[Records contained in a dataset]
○ ○ ○ ○

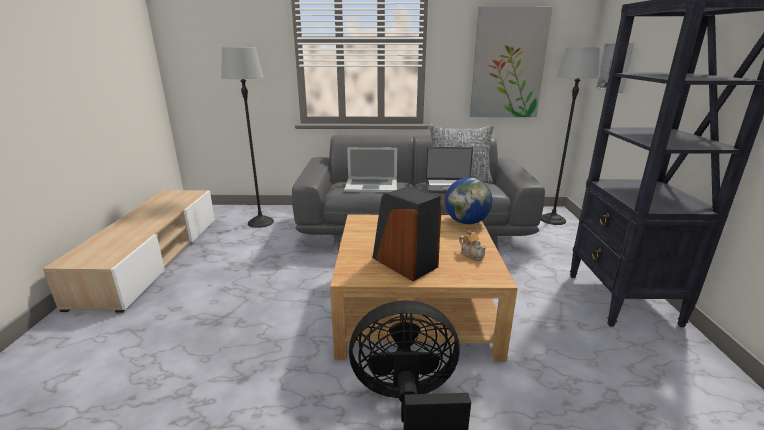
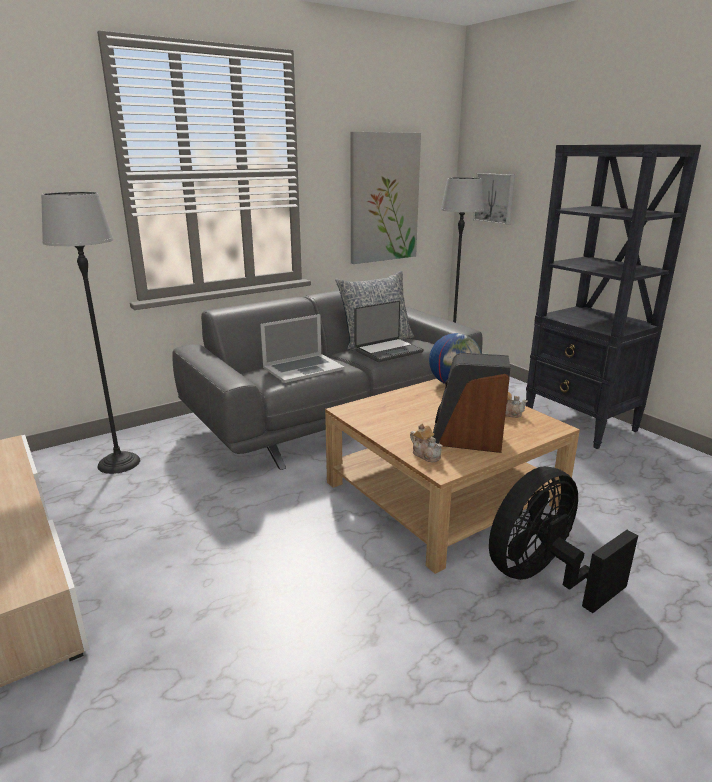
camera: 35 degrees left, 0 degrees up
(356, 263) = (426, 454): none -> teapot

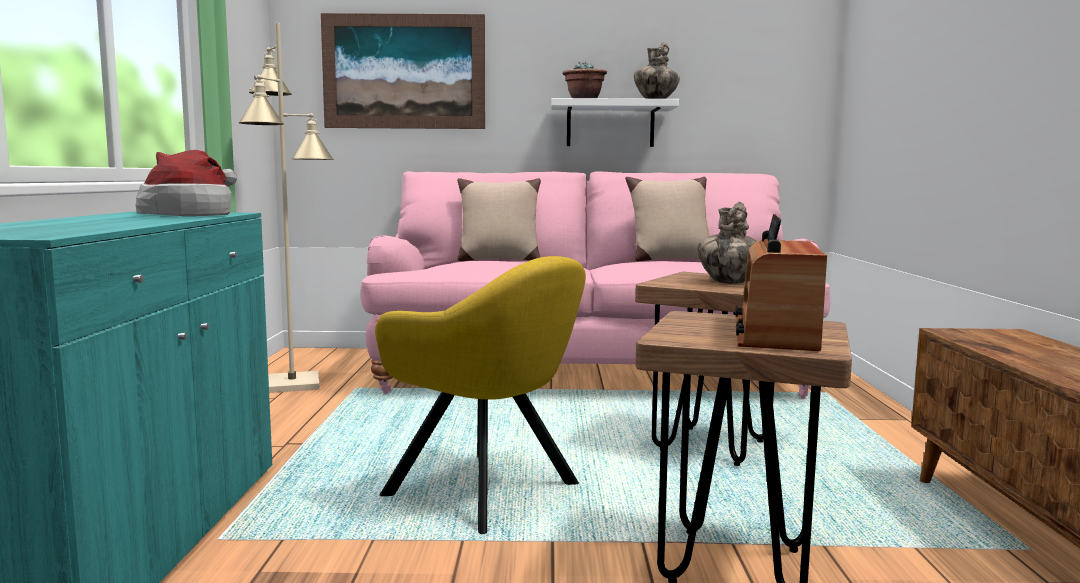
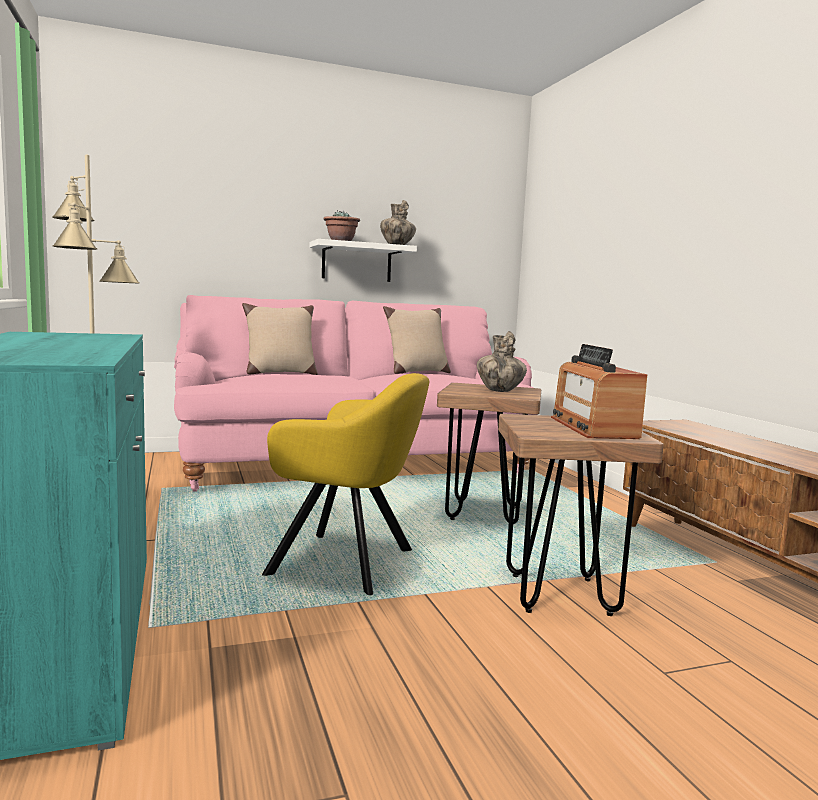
camera: 20 degrees left, 0 degrees up
(193, 214) = (94, 336): hat -> none
(404, 72) = (179, 205): picture -> none

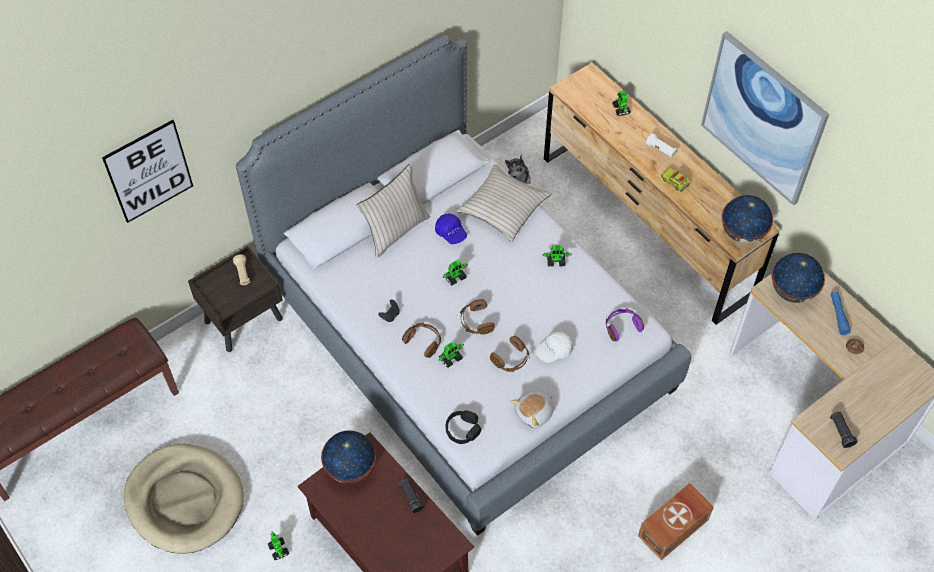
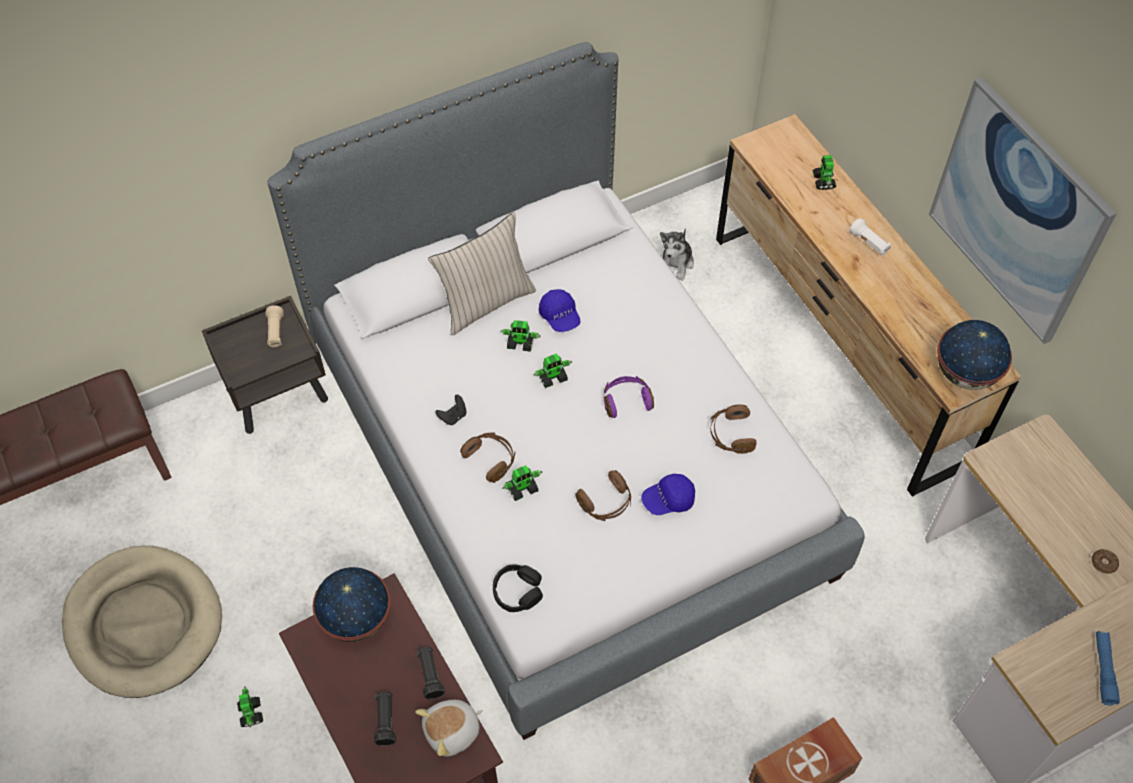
camera: 10 degrees right, 0 degrees up
(149, 171) = (138, 169): picture -> none
(476, 322) = (568, 443): brown headphones -> brown headphones (730, 435)
(503, 208) = (638, 293): beige pillow -> none
(534, 414) = (623, 585): plush toy -> plush toy (452, 732)
(554, 351) = (668, 500): white cap -> blue cap
(556, 261) = (696, 375): toy robot -> toy robot (521, 343)
(622, 327) = (771, 481): purple headphones -> purple headphones (626, 400)
(675, 182) = (880, 290): toy truck -> none
(792, 292) = (1024, 467): globe -> none
(838, 315) = (1087, 512): blue flashlight -> blue flashlight (1103, 670)
(841, 432) = (1064, 686): black flashlight -> black flashlight (385, 721)

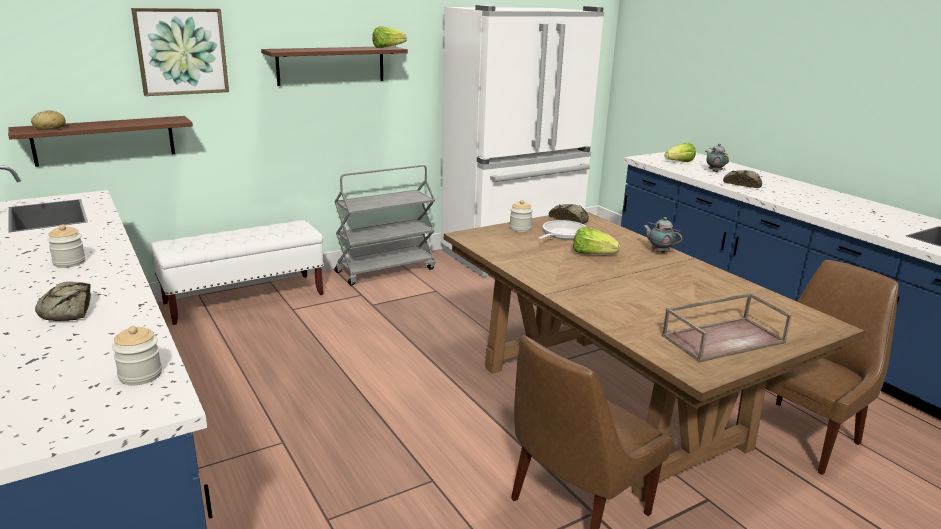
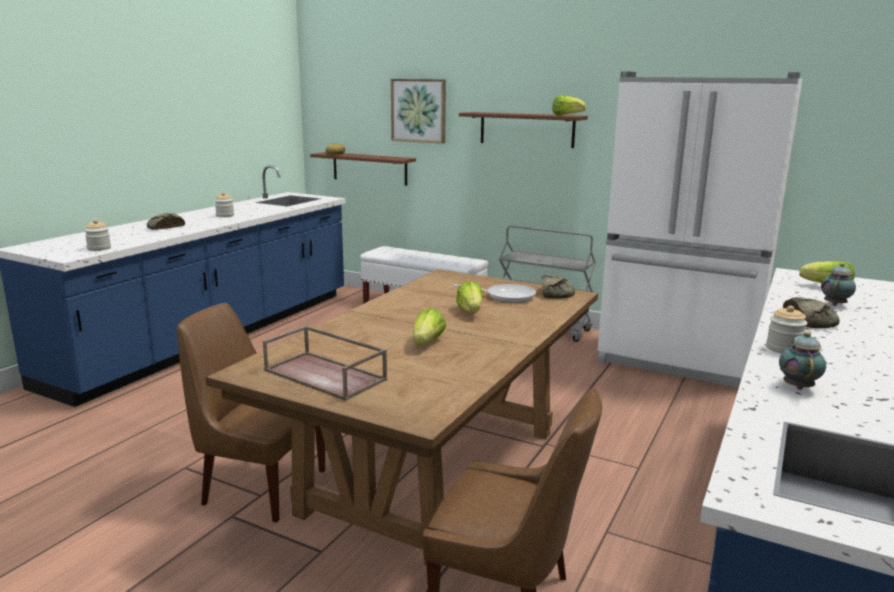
camera: 60 degrees right, 5 degrees down
(520, 228) = (493, 284): jar -> jar (783, 349)
(659, 251) = (525, 332): teapot -> teapot (798, 386)
(663, 286) = (427, 343): none -> lettuce

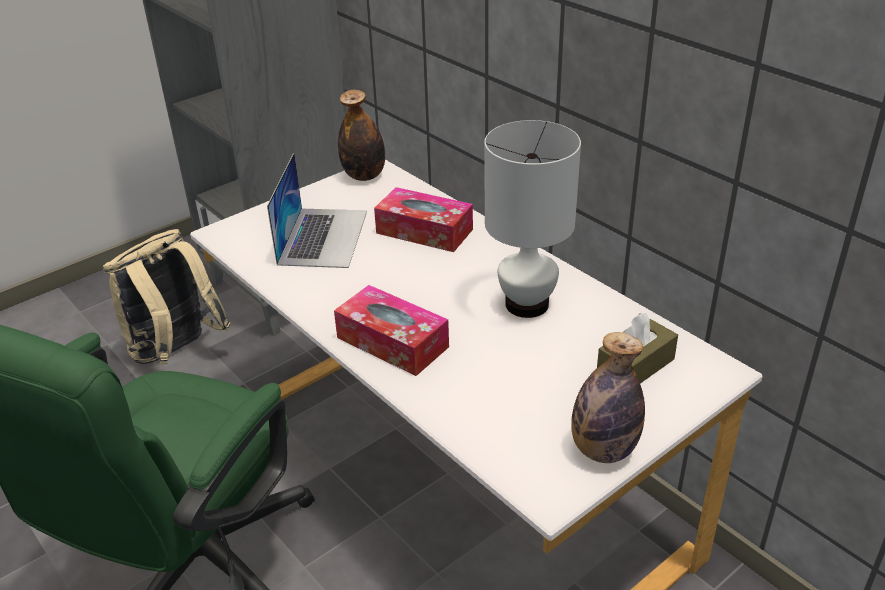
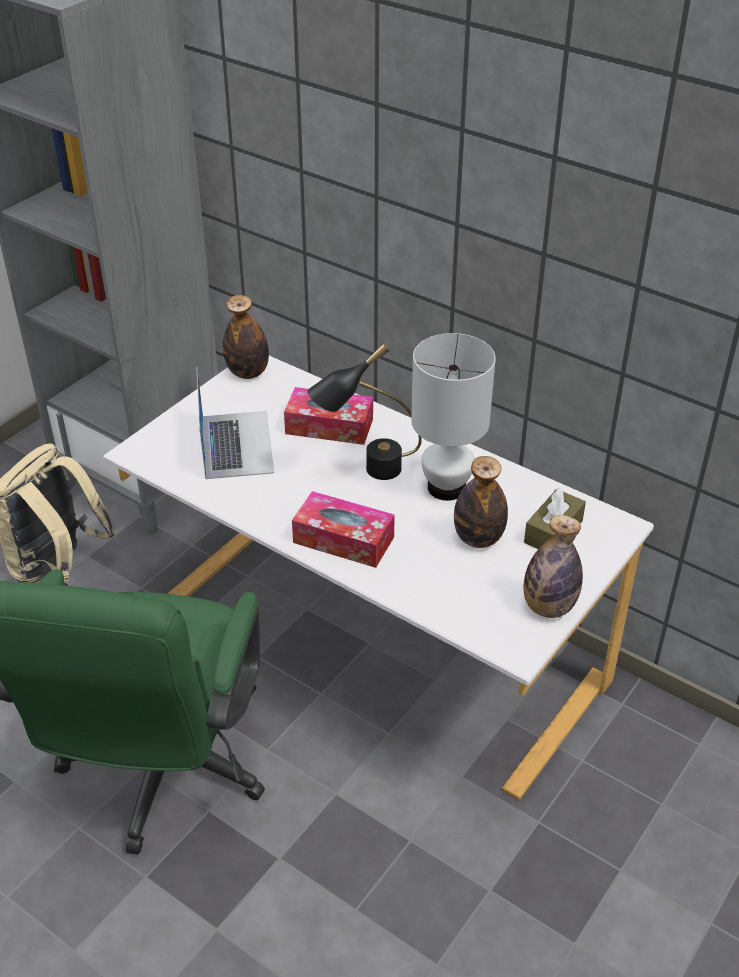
camera: 15 degrees left, 5 degrees up
(445, 278) = (366, 472): none -> black table lamp
(544, 361) = (478, 538): none -> bottle

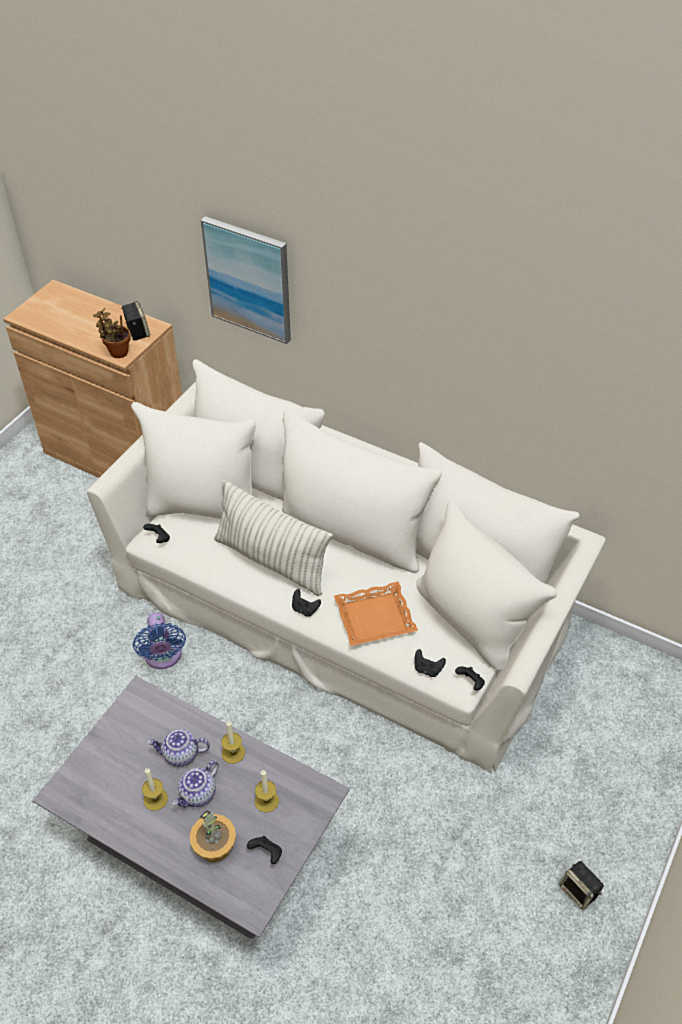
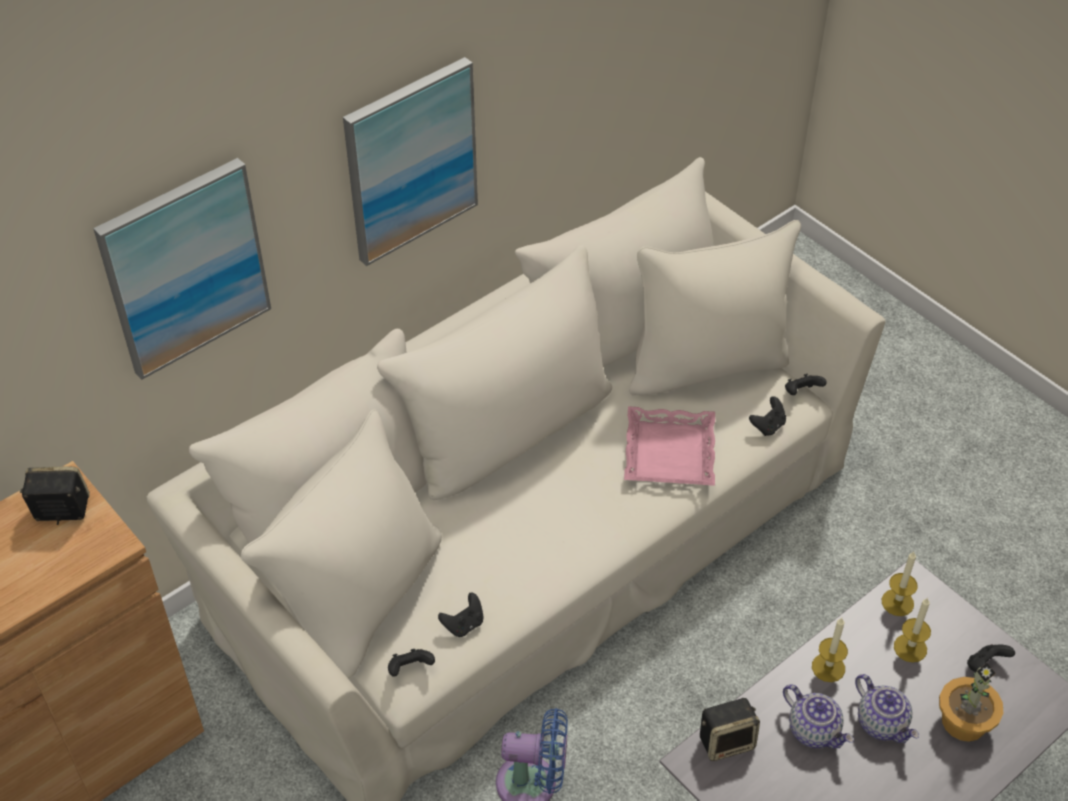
camera: 70 degrees left, 0 degrees up
(117, 352) = (96, 549): potted plant -> none
(155, 799) = (877, 776): candle -> candle (897, 602)
(180, 755) = (814, 730): teapot -> teapot turned 60 degrees counterclockwise
(272, 560) = (521, 537): pillow -> none
(305, 609) = (625, 523): black game controller -> black game controller (463, 624)
(374, 617) = (668, 453): orange tray -> pink tray
(395, 337) = (410, 160): none -> picture
(579, 892) = (1008, 444): speaker -> speaker (727, 741)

○ ○ ○ ○

Work order> Please output, exactly as written, the lines above from the one holding "(476, 322) = (568, 443): brown" through the one holding "(395, 337) = (410, 160): none -> picture", both included, with the pictures omitted.

Answer box>
(476, 322) = (568, 443): brown headphones -> brown headphones (730, 435)
(503, 208) = (638, 293): beige pillow -> none
(534, 414) = (623, 585): plush toy -> plush toy (452, 732)
(554, 351) = (668, 500): white cap -> blue cap
(556, 261) = (696, 375): toy robot -> toy robot (521, 343)
(622, 327) = (771, 481): purple headphones -> purple headphones (626, 400)
(675, 182) = (880, 290): toy truck -> none
(792, 292) = (1024, 467): globe -> none
(838, 315) = (1087, 512): blue flashlight -> blue flashlight (1103, 670)
(841, 432) = (1064, 686): black flashlight -> black flashlight (385, 721)

camera: 60 degrees right, 5 degrees down
(520, 228) = (493, 284): jar -> jar (783, 349)
(659, 251) = (525, 332): teapot -> teapot (798, 386)
(663, 286) = (427, 343): none -> lettuce

camera: 15 degrees left, 5 degrees up
(445, 278) = (366, 472): none -> black table lamp
(544, 361) = (478, 538): none -> bottle

camera: 70 degrees left, 0 degrees up
(117, 352) = (96, 549): potted plant -> none
(155, 799) = (877, 776): candle -> candle (897, 602)
(180, 755) = (814, 730): teapot -> teapot turned 60 degrees counterclockwise
(272, 560) = (521, 537): pillow -> none
(305, 609) = (625, 523): black game controller -> black game controller (463, 624)
(374, 617) = (668, 453): orange tray -> pink tray
(395, 337) = (410, 160): none -> picture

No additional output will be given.